# Another Xperiment...



## Sabotloader (Mar 3, 2009)

The picture below is a knight DISC breech plug, that a fellow forum memember mailed to me. It was one of his shot out plugs, the flash hole was in terrible conditions.

I must admit I did not drill it out myself but I believe that next time - I will. I ran this down to my friend at a local machine shop and completed the work in a lathe (more precise than my drill press)










You can see the Lehigh domed vent liner installed in the BP. We also opened the size of the flash channel to the vent liner.

When I installed the vent liner i did out a touch of anti-seize on the threads and a teflon button under the bell of the vent liner. I am hoping this will slow down the possible seizing of the vent liner. Really I am not to concerned about it if it seizes I'll just throw it into some boiling water and it will come loose very easily.

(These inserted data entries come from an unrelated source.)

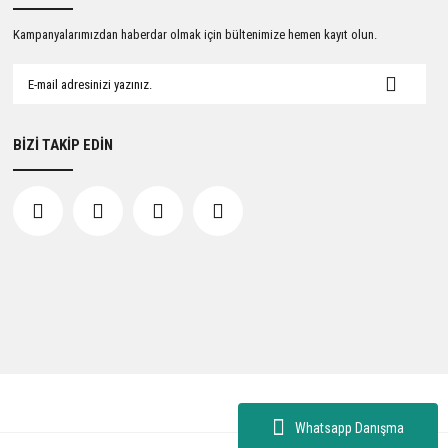
Kampanyalarımızdan haberdar olmak için bültenimize hemen kayıt olun.
BİZİ TAKİP EDİN
Whatsapp Danışma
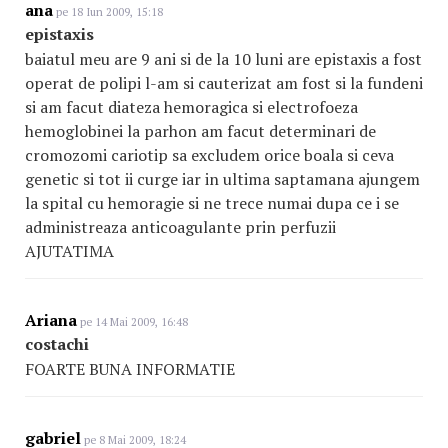
ana
pe 18 Iun 2009, 15:18
epistaxis
baiatul meu are 9 ani si de la 10 luni are epistaxis a fost
operat de polipi l-am si cauterizat am fost si la fundeni
si am facut diateza hemoragica si electrofoeza
hemoglobinei la parhon am facut determinari de
cromozomi cariotip sa excludem orice boala si ceva
genetic si tot ii curge iar in ultima saptamana ajungem
la spital cu hemoragie si ne trece numai dupa ce i se
administreaza anticoagulante prin perfuzii
AJUTATIMA
Ariana
pe 14 Mai 2009, 16:48
costachi
FOARTE BUNA INFORMATIE
gabriel
pe 8 Mai 2009, 18:24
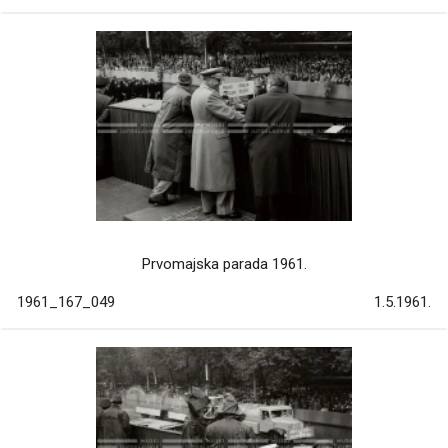
Prvomajska parada 1961.
1961_167_049
1.5.1961.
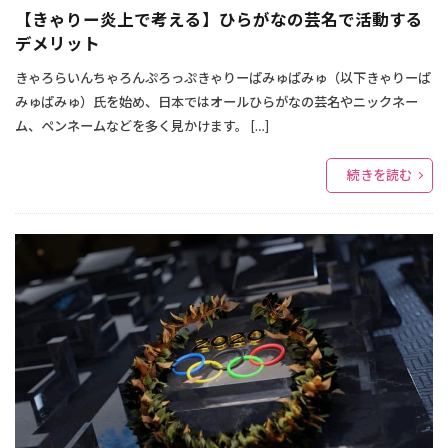
【きゃりー炎上で考える】ひらがなの芸名で活動する
デメリット
きゃろらいんちゃろんぷろっぷきゃりーぱみゅぱみゅ（以下きゃりーぱ
みゅぱみゅ）氏を始め、日本ではオールひらがなの芸名やニックネー
ム、ペンネームなどを多く見かけます。 […]
続きを読む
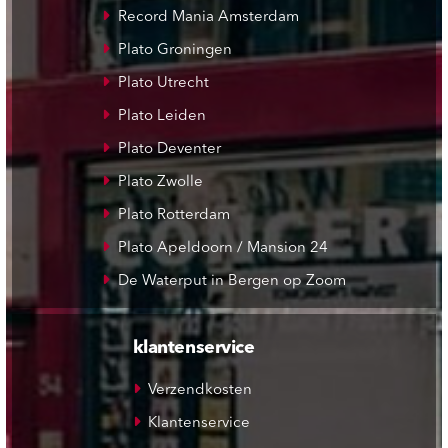
Record Mania Amsterdam
Plato Groningen
Plato Utrecht
Plato Leiden
Plato Deventer
Plato Zwolle
Plato Rotterdam
Plato Apeldoorn / Mansion 24
De Waterput in Bergen op Zoom
klantenservice
Verzendkosten
Klantenservice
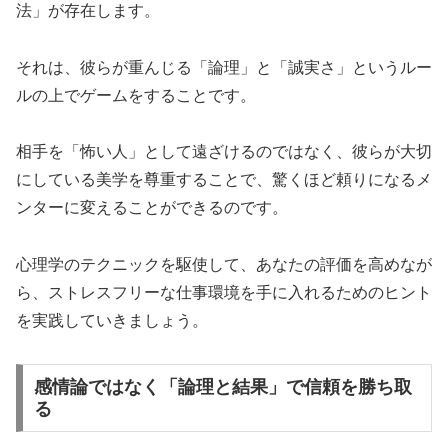
法」が存在します。
それは、彼らが重んじる「論理」と「誠実さ」というルー
ルの上でゲームをすることです。
相手を「怖い人」として遠ざけるのではなく、彼らが大切
にしている美学を尊重することで、驚くほど頼りになるメ
ンターに変えることができるのです。
心理学のテクニックを駆使して、あなたの評価を高めなが
ら、ストレスフリーな仕事環境を手に入れるためのヒント
を実践していきましょう。
感情論ではなく「論理と結果」で信頼を勝ち取
る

In the picture you can see the teflon button around the edges of the vent liner.

I made the teflon buttons by puching out a donut then cutting small buttons from the tape...










I am thinking this will be a lot less expensive.... replace the vent liner instead of the breech plug when the flash hole wears out.

I have installed it in the new 50 cal DISC Elite that arrived the other day and the plan right now is to get some shooting in tomorrow morning.

Installing the BP into the Elite with a 1/4" deep socket.


----------



## alleyyooper (Jul 6, 2007)

Looks good Mike. What do those Knight BP's cost?
Seems I saw OC say the BP for the T/C Pro Hunter was 40, 50 dollars. Yous working up a ventliner for those?
You bought another rifle? Trying to catch dave are ya?

Guess you didn't get an early season elk. Well I don't get to MM so if you posted there you did, I didn't see it.

Early doe season opened here a week ago. Friend said we will have deer hunting in some form till Jan 1st.

I just finished up extracting honey. Need to start winterizing the girls soom.

 Al


----------